One part of the pub quiz was a single question worth multiple points, in which the quizmaster would give a clue. The players would then have the chance to answer the question based on that single clue. If the players got the answer right, they received ten points. If they got the answer wrong, they would lose 5 points. If they did not know the answer they could wait for the second clue. If on the second clue they guessed correctly, they could get eight points; if on the third, six, and so on. A wrong answer would always result in a loss of five points.

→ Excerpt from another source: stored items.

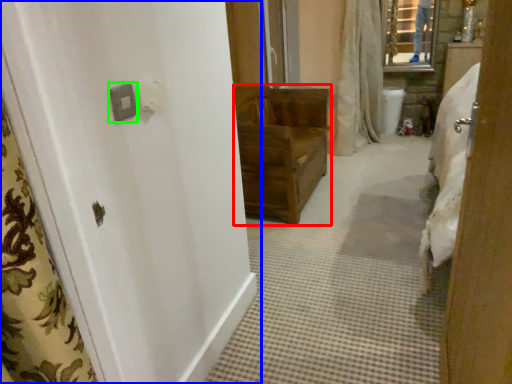
Question: Considering the real-world distances, which object is farthest from furniture (highlighted by a red box)? door (highlighted by a blue box) or light switch (highlighted by a green box)?

Choices:
 (A) door
 (B) light switch

Answer: (B)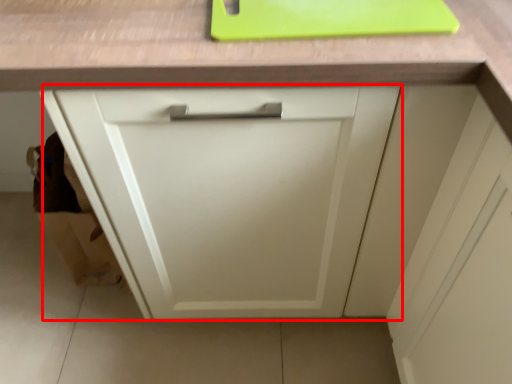
Question: From the image's perspective, what is the correct spatial positioning of cabinetry (annotated by the red box) in reference to cutting board?

Choices:
 (A) below
 (B) above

So the first evening we played, this multi-clued question began “This great Finnish-American architect…” I immediately snatched the answer pad from one of my friends and wrote down “Eero Saarinen” without listening to the rest of the clue, and turned in the answer. It turned out I was correct. And let’s face it: while there are many Finns in America, and many more Finnish-Americans, there can be only one, great Finnish-American architect.
Eero Saarinen had a profound impact on the national consciousness in some of his most famous structures: the Gateway Arch in St. Louis; Dulles International Airport in Washington, D.C.; the TWA terminal at JFK, among others. In addition to his civic and corporate commissions, he also collaborated on interiors with the modernist furniture designer Charles Eames, and came up with his own iconic designs such as the famous pedestal “tulip chair”, still carried by Knoll, its original manufacturer. His influence had a significant influence on other architects as well, and his love of swooping, but simple, design and the colour white probably had something to do with the design of my own parish of St. Stephen’s.
One of the particular joys of this show was the very careful selection of large-scale photographs, since the visitor cannot be taken to the sites being celebrated in the exhibition. This was particularly useful in examining a number of the collegiate chapels and Protestant churches designed by Saarinen, and comparing the variations among them. Their strangely Scandinavian-medieval, yet modern qualities almost make them look like elements from a film set of Ingmar Bergman: dark, heavy and crowded in places, but always filled at their core with a shower of bright light.
In addition, there are several interesting “might have beens” in the show. Saarinen’s design for the National Gallery of Art actually won first place, but was never built. In retrospect, this was a very good thing, since from walking around the model it seems the building was too blank a canvas and could just as easily have been produced, on a smaller scale, as a motel. However, the real pity is that Saarinen’s design for a festival theatre at William & Mary was never built. The elevation provided in the show is exceedingly elegant, featuring a curved central building with a long porte-cochere, embracing a reflecting pool. It puts the viewer in mind of a more gracious, somewhat art-deco version of the Kennedy Center.
Again, the last day of the show is Saturday, August 23rd, and it is HIGHLY recommended.